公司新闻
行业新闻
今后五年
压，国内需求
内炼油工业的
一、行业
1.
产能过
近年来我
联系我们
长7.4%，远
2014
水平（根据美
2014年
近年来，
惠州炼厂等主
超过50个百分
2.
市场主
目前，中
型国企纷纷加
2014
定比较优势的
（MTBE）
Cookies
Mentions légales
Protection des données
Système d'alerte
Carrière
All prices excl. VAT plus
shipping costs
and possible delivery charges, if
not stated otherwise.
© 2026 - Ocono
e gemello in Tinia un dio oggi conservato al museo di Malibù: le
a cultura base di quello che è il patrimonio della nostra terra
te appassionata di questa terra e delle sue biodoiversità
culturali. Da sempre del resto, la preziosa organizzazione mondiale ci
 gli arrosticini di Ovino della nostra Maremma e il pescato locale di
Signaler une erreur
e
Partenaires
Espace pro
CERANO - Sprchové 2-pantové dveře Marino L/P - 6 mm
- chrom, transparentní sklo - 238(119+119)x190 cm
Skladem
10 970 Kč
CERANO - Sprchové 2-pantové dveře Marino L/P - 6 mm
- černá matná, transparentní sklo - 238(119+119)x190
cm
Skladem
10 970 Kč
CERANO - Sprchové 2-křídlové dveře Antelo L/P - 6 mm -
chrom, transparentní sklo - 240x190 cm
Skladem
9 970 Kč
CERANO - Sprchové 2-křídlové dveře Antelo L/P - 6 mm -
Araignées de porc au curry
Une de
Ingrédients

...

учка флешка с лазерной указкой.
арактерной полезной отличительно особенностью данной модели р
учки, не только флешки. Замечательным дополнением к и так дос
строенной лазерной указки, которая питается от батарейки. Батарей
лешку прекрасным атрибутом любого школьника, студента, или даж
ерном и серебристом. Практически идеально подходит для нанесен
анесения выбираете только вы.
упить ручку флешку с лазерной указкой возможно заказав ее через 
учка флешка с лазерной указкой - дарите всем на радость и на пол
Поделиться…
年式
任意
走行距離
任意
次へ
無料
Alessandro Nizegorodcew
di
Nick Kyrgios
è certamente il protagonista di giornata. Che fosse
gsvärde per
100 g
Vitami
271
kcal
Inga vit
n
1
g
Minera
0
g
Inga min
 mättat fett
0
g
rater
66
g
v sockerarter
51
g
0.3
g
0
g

---

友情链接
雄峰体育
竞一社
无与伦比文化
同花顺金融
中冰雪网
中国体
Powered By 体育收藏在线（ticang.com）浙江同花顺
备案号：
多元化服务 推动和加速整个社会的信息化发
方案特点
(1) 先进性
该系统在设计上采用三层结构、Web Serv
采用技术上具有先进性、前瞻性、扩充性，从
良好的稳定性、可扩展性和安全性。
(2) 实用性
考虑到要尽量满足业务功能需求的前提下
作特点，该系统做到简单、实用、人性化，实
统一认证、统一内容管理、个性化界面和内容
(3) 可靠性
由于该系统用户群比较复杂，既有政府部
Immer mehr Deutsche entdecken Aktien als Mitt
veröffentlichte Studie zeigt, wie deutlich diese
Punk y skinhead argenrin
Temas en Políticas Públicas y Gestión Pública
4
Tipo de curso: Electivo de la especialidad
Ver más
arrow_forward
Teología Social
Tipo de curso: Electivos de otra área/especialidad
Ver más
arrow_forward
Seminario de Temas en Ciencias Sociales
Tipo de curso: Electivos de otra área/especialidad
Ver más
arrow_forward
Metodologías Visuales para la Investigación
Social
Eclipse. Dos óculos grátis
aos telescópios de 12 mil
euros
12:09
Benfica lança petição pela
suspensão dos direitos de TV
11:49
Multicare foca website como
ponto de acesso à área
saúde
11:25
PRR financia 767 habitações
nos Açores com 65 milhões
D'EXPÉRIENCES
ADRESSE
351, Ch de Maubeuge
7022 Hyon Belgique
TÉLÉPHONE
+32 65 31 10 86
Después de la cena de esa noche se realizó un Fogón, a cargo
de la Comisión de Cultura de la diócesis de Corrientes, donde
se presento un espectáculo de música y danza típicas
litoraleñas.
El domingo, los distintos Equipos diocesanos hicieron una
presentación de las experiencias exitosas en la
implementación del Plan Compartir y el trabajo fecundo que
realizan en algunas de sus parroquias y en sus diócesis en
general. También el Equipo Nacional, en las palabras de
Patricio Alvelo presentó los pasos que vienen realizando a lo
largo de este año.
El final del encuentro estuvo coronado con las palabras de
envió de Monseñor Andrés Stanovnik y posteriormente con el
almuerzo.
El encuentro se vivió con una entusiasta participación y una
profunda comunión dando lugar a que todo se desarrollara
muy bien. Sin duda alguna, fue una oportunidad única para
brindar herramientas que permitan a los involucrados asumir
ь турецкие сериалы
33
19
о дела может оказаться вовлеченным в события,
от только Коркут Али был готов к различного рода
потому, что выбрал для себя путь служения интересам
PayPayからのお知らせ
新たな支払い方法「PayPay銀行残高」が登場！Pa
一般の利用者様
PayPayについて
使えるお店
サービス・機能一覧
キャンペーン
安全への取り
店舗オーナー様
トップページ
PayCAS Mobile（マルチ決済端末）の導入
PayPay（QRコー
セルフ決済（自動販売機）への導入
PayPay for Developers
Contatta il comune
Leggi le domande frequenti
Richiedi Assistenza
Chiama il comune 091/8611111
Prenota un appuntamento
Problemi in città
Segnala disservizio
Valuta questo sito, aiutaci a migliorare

[WHAT NEEDS TO BE DONE]: Produce a word-for-word copy of everything above from the line holding "строенной лазерной указки, которая" down to the line holding "упить ручку флешку", with both of those lines kept.

[ANSWER SPACE]:
строенной лазерной указки, которая питается от батарейки. Батарей
лешку прекрасным атрибутом любого школьника, студента, или даж
ерном и серебристом. Практически идеально подходит для нанесен
анесения выбираете только вы.
упить ручку флешку с лазерной указкой возможно заказав ее через 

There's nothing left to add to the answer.